Service of proceedings

56.

Finally, I should mention in relation to service, Griffin invites the court to make an order for service of any order made on Mr Varouxakis at the address given by him in the Greek proceedings, see the affidavit of Mr Sacher at paragraphs 43 to 50. Because Greece is a party to the Hague Convention on service of documents, it is established law that special circumstances must be shown for alternative service to be made in such a case. See, for example, the judgment of Mrs Justice Cockerill in Russian Commercial Bank(Cyprus) v FedorKhoroshilov [2020] EWHC 1164 at paragraphs 96-97.

57.

In my judgment, in a case such as this where a party seeks a freezing injunction, because the court is making a number of coercive orders with the risk of committal for contempt, as well as the claimant giving an undertaking in damages, it is important that the proceedings be constituted formally as soon as possible which, in my judgment, fully justifies an order for alternative service, despite this being a Hague Convention case.

58.

That is all the more so, it seems to me, where Mr Varouxakis' Writ of Objections is due to be heard on 16 February 2020, and in circumstances where the evidence shows that Mr Varouxakis has instructed lawyers able to accept service, has taken a full part in the proceedings when it suits him to do so, only then to withdraw and to seek to make life as difficult as possible for Griffin when it does not.

59.

I also take account of the fact that it is obviously difficult for Griffin to serve through the Hague Convention route in any event, because Mr Varouxakis has been, as I have mentioned, very coy about giving his actual address.

60.

I therefore grant Griffin permission to serve the order made by this court and supporting evidence by registered post on the address given by Mr Varouxakis in his Writ of Objections, with a copy to be sent by email to Mr Dalakos, the Greek lawyer, for information.
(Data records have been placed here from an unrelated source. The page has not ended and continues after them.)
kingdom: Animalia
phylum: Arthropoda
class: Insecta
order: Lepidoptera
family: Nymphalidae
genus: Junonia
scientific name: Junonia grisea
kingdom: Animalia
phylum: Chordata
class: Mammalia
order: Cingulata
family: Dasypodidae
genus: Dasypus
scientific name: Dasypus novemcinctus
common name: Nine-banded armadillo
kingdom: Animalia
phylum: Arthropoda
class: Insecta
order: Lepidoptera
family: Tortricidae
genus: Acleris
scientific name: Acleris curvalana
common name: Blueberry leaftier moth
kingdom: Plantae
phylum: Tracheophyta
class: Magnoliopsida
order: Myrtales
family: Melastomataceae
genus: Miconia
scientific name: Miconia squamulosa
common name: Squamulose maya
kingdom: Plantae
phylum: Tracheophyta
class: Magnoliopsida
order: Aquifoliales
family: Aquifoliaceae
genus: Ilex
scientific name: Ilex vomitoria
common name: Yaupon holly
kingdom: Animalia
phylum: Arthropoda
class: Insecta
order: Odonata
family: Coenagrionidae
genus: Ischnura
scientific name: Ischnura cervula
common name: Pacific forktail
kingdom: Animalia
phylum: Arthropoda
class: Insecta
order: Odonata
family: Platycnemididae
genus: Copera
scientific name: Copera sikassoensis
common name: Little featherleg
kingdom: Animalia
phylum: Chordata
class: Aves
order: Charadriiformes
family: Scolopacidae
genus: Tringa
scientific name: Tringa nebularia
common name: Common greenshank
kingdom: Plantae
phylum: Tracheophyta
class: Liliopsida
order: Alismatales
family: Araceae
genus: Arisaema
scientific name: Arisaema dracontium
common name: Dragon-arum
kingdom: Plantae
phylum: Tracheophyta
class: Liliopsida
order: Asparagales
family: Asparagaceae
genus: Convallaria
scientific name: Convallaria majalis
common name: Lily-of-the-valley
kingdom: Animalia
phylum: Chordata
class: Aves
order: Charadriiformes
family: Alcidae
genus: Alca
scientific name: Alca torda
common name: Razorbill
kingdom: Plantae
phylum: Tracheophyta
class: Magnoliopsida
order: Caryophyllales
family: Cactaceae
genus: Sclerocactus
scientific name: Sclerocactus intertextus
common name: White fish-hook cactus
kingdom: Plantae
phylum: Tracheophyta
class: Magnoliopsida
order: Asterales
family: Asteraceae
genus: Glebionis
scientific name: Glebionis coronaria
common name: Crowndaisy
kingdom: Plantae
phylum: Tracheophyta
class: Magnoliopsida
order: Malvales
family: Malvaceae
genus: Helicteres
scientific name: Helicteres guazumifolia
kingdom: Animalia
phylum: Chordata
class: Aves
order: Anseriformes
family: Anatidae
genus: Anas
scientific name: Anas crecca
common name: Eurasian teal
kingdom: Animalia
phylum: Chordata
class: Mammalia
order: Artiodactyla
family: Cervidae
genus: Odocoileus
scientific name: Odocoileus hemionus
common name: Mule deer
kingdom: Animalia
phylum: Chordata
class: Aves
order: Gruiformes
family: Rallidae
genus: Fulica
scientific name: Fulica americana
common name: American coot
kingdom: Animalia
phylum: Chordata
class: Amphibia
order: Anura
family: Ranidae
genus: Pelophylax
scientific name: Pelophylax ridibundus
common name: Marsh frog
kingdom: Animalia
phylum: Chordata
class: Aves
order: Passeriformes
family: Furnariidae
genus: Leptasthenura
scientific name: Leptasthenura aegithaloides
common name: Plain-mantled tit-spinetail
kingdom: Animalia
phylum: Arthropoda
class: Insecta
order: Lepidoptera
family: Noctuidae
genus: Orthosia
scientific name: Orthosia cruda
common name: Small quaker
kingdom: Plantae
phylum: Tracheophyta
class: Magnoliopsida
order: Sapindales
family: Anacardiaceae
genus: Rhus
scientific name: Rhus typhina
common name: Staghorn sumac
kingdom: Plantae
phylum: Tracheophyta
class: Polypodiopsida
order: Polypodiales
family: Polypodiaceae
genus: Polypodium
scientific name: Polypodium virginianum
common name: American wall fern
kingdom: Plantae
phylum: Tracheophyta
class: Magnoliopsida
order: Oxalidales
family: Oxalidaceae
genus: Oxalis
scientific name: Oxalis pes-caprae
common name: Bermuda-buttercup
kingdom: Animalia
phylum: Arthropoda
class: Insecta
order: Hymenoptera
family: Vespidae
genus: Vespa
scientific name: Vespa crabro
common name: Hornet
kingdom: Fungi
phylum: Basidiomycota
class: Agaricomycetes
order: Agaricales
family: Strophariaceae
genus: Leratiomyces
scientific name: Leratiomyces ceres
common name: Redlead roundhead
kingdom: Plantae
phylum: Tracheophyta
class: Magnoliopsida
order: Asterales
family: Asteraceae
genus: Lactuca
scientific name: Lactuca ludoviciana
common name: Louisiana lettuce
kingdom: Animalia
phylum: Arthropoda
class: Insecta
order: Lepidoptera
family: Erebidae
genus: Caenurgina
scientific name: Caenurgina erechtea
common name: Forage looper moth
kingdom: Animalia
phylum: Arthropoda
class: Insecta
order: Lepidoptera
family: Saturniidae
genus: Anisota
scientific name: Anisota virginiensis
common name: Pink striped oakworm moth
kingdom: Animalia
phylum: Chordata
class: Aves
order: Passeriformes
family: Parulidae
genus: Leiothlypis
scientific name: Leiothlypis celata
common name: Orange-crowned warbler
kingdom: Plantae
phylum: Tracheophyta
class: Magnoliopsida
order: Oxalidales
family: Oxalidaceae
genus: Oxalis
I am told by Ms Hopkins that service in that form, whilst not authorised by Greek law, is not illegal under Greek law, see Mr Sacher's first affidavit, paragraph 48, and Abela v Baaderani [2013] UKSC 44.

61.

I should say, I also grant Griffin permission not to be required to translate materials into Greek, as that appears to be entirely unnecessary.

62.

For all those reasons, I grant the relief sought in the draft order as amended as a result of the discussions which I had with Ms Hopkins immediately before giving this judgment, and which will be recorded on the transcript.